------ Selected passage ------

Alex Paulsen

Hydrogels are hydrophilic 3D scaffold networks that have advantages of increased biocompatibility, tunable biodegradability, mechanical strength, and a porous structure. These physical properties can enhance the beneficial outcomes of drug delivery. However, due to their porous structure and high in-vivo degradation rate hydrogels are unable to encapsulate drugs for an extended period of time. In this proposal, alginate microbead design was manipulated to increase the length of drug retention. Prior research into electroless deposition layering of microspheres has demonstrated long term drug retention capabilities. Gold-plated alginate microbeads were developed by layering the external hydrogel matrix with polycation polymer polyethylenimine (PEI) or poly-l-lysine (PLL), absorbing platinum nanoparticles (Pt-NP) to the surface, and plating gold ions onto the Pt-NP catalyst via electroless deposition. The coating properties of the alginate microbeads coated with these materials were analyzed. Preparation parameters such as the length of electroless deposition, type of polycation, and size of platinum nanoparticles were investigated. The alginate microbeads layered with PEI were found to be more receptive to the Pt-NP allowing for a uniform distribution of nanoparticles. Furthermore, by increasing the length of electroless deposition the gold-plated layer increased in thickness. Microtomy and optical microscopy were used to analyze surface coating of the alginate microbeads. The results demonstrated that microbeads were concentrically gold-plated while maintaining their matrix scaffold.

------ Data section ------

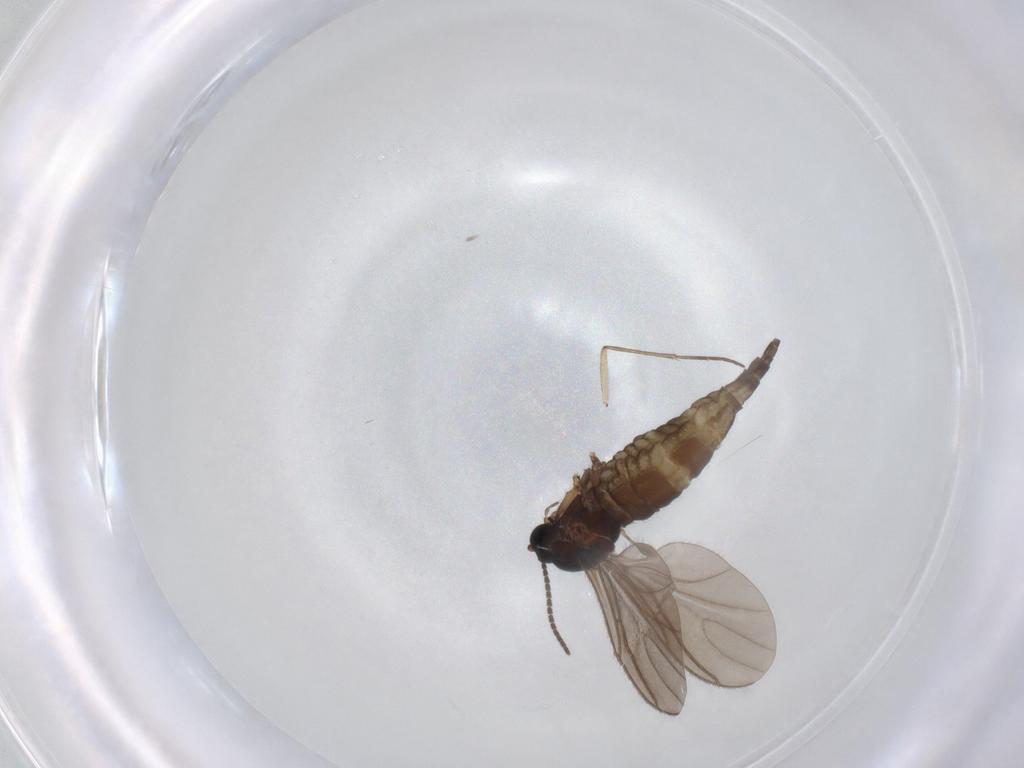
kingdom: Animalia
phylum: Arthropoda
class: Insecta
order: Diptera
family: Sciaridae
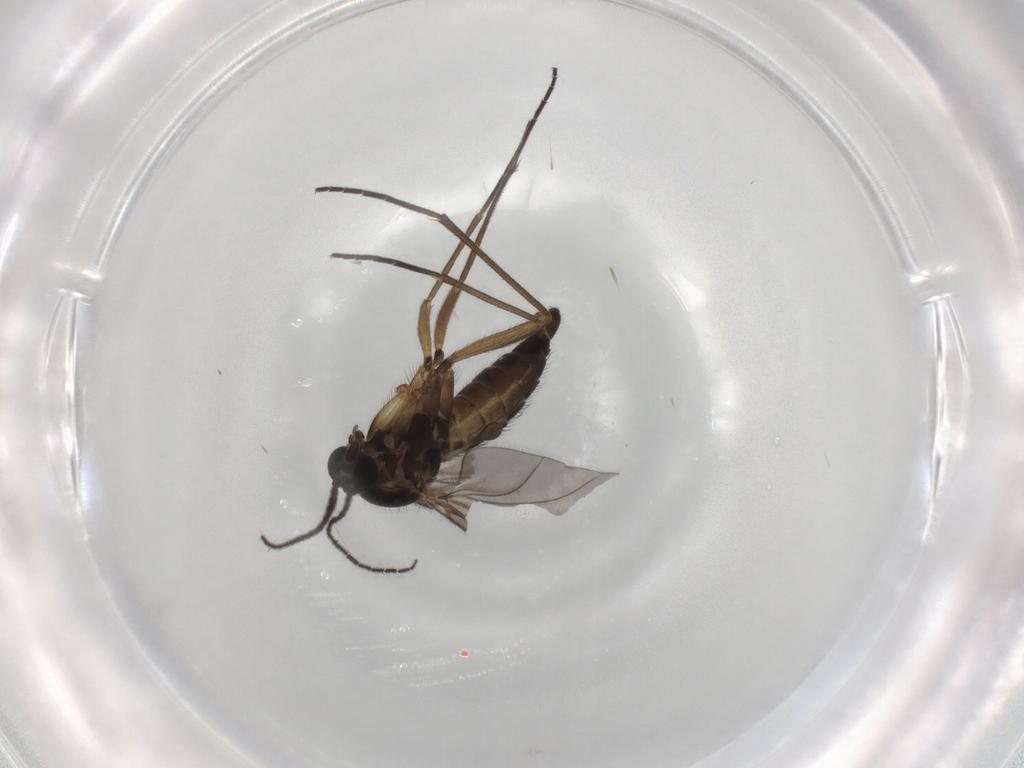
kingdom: Animalia
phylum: Arthropoda
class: Insecta
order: Diptera
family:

------

**Exercises to complete:**
• a. In the text on gold-plated alginate microbeads, which polycation made the microbeads more receptive to the platinum nanoparticles?
• b. Using the text on gold-plated alginate microbeads, explain in one to three sentences why hydrogels cannot encapsulate drugs for an extended period.

**Problem solutions:**
• a. Polyethylenimine (PEI).

• b. Hydrogels have a porous structure and a high in-vivo degradation rate. These two traits prevent them from holding drugs for an extended period of time.